Copy out the lines of the records below, and only those lines, from the one with "如果是知道昴非常重视蕾姆安危" through the one with "昴在罗兹瓦尔宅邸遇见艾尔莎，已经是第三次了。", exactly as they appear.
::::::::
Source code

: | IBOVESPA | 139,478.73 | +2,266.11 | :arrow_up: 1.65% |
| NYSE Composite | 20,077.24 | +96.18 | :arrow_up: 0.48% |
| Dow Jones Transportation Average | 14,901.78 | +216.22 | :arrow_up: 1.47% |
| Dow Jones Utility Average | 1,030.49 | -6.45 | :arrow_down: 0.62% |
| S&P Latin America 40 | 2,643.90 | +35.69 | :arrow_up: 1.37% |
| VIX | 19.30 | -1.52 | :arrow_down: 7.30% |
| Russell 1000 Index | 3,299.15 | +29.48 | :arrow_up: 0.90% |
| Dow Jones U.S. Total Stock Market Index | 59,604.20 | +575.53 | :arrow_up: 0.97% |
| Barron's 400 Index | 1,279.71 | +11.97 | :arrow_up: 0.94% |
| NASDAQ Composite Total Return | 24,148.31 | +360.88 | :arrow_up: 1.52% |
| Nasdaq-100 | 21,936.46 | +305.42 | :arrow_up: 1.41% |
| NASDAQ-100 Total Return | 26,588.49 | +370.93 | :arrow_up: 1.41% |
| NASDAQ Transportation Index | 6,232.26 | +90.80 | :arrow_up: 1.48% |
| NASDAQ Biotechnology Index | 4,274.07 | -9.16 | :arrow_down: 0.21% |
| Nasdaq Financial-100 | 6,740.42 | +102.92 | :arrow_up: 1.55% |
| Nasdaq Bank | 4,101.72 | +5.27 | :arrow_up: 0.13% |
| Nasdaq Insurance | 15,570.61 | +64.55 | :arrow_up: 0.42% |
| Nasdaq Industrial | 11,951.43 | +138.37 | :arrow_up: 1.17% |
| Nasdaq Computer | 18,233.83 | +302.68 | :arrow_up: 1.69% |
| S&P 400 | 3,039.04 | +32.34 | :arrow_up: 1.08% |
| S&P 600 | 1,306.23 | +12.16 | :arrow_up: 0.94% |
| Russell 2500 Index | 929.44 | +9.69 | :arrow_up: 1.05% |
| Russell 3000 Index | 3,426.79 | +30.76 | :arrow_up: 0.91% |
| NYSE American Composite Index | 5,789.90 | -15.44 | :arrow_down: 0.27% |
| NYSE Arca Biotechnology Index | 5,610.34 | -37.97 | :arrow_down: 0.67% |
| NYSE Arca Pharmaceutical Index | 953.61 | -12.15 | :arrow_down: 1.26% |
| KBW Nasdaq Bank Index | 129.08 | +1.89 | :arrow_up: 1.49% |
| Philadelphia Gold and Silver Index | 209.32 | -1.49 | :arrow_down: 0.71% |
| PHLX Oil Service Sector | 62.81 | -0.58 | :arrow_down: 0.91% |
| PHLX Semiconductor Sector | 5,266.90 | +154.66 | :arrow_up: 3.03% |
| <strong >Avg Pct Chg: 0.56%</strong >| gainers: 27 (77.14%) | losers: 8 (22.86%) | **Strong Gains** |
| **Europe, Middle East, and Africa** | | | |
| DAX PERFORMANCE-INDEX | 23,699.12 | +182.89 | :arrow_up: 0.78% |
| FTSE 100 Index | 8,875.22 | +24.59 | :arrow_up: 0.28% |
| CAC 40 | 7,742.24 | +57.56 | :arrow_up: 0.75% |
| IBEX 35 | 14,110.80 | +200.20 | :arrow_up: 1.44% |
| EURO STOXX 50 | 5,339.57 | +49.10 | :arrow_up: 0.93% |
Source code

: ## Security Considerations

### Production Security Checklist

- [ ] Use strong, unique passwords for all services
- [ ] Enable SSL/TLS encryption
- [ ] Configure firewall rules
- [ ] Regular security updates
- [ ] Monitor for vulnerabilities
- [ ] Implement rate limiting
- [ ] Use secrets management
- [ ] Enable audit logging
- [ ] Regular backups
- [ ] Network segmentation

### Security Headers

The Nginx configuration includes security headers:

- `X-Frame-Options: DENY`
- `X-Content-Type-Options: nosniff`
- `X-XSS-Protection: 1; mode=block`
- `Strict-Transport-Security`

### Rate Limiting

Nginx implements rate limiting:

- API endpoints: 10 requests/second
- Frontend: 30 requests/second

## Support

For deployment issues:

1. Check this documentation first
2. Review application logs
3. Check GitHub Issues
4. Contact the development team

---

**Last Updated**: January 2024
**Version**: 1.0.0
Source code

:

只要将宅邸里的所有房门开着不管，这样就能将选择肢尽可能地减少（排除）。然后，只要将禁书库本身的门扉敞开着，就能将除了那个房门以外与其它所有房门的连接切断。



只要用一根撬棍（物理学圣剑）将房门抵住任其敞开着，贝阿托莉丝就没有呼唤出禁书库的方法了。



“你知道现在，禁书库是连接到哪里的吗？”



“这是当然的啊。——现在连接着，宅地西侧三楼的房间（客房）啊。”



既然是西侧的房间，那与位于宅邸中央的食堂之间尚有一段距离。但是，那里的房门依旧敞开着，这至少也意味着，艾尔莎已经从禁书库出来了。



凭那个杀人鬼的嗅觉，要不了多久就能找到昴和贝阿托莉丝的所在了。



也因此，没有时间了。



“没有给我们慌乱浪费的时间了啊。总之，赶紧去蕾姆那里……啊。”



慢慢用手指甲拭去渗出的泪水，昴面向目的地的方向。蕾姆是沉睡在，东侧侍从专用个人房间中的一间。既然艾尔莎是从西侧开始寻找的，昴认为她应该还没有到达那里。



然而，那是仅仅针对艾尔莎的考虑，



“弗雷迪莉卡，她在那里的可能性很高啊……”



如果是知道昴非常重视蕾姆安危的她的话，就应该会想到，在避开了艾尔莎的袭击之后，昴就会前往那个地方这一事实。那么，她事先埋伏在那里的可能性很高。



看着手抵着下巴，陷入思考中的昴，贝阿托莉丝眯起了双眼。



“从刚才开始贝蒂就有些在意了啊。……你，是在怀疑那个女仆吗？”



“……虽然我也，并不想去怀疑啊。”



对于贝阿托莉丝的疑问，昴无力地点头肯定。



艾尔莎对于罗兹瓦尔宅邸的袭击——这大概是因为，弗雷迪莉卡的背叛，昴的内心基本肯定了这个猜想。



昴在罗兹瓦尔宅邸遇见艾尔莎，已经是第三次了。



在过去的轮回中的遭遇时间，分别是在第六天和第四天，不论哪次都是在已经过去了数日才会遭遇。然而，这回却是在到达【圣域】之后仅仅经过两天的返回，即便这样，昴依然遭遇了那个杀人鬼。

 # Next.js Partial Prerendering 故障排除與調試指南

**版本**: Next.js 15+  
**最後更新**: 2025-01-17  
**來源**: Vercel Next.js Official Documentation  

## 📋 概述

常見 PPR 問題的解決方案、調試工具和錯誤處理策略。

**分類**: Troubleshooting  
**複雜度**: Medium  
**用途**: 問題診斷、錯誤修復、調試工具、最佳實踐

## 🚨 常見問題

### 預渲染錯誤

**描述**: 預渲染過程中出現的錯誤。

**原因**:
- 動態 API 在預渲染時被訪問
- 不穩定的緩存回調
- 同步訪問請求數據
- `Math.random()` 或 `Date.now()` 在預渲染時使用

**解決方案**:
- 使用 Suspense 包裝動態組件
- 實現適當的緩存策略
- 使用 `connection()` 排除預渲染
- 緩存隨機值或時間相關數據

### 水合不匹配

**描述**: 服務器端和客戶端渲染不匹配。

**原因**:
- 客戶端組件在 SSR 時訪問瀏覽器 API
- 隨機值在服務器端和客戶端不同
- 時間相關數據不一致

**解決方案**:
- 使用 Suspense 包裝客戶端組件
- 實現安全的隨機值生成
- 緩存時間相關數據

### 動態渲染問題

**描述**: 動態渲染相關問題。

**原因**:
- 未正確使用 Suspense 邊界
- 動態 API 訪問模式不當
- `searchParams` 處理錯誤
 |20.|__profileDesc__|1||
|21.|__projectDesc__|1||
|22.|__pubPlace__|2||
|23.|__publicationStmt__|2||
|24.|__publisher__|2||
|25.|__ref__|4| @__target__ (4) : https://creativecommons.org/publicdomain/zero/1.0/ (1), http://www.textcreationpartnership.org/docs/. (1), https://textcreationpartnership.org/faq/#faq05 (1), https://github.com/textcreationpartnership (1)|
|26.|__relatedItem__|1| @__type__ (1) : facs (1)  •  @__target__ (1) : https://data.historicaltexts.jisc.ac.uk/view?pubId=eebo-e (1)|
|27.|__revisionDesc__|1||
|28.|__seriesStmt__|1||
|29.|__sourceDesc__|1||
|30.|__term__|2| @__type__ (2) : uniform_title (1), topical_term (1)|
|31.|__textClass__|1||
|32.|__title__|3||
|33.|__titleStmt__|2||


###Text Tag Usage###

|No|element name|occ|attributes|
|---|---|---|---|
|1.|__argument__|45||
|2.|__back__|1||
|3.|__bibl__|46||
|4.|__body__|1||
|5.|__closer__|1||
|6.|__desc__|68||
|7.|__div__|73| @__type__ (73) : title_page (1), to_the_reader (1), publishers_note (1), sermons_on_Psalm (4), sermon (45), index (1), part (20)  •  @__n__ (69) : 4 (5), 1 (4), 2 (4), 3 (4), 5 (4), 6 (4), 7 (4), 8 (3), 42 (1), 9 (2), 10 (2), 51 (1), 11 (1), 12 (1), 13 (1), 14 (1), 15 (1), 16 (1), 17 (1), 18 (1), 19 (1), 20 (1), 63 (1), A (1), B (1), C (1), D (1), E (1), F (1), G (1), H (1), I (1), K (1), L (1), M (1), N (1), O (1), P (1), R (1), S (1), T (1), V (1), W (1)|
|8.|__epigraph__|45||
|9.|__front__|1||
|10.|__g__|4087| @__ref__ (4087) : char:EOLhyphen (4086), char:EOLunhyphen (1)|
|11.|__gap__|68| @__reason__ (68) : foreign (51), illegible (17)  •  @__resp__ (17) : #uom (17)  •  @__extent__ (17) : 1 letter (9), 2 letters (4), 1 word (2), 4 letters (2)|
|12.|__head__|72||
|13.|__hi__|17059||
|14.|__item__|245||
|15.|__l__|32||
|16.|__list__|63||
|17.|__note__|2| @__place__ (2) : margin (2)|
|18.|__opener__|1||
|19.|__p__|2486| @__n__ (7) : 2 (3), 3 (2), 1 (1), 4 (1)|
::::::::
**Answer to this task**:
如果是知道昴非常重视蕾姆安危的她的话，就应该会想到，在避开了艾尔莎的袭击之后，昴就会前往那个地方这一事实。那么，她事先埋伏在那里的可能性很高。



看着手抵着下巴，陷入思考中的昴，贝阿托莉丝眯起了双眼。



“从刚才开始贝蒂就有些在意了啊。……你，是在怀疑那个女仆吗？”



“……虽然我也，并不想去怀疑啊。”



对于贝阿托莉丝的疑问，昴无力地点头肯定。



艾尔莎对于罗兹瓦尔宅邸的袭击——这大概是因为，弗雷迪莉卡的背叛，昴的内心基本肯定了这个猜想。



昴在罗兹瓦尔宅邸遇见艾尔莎，已经是第三次了。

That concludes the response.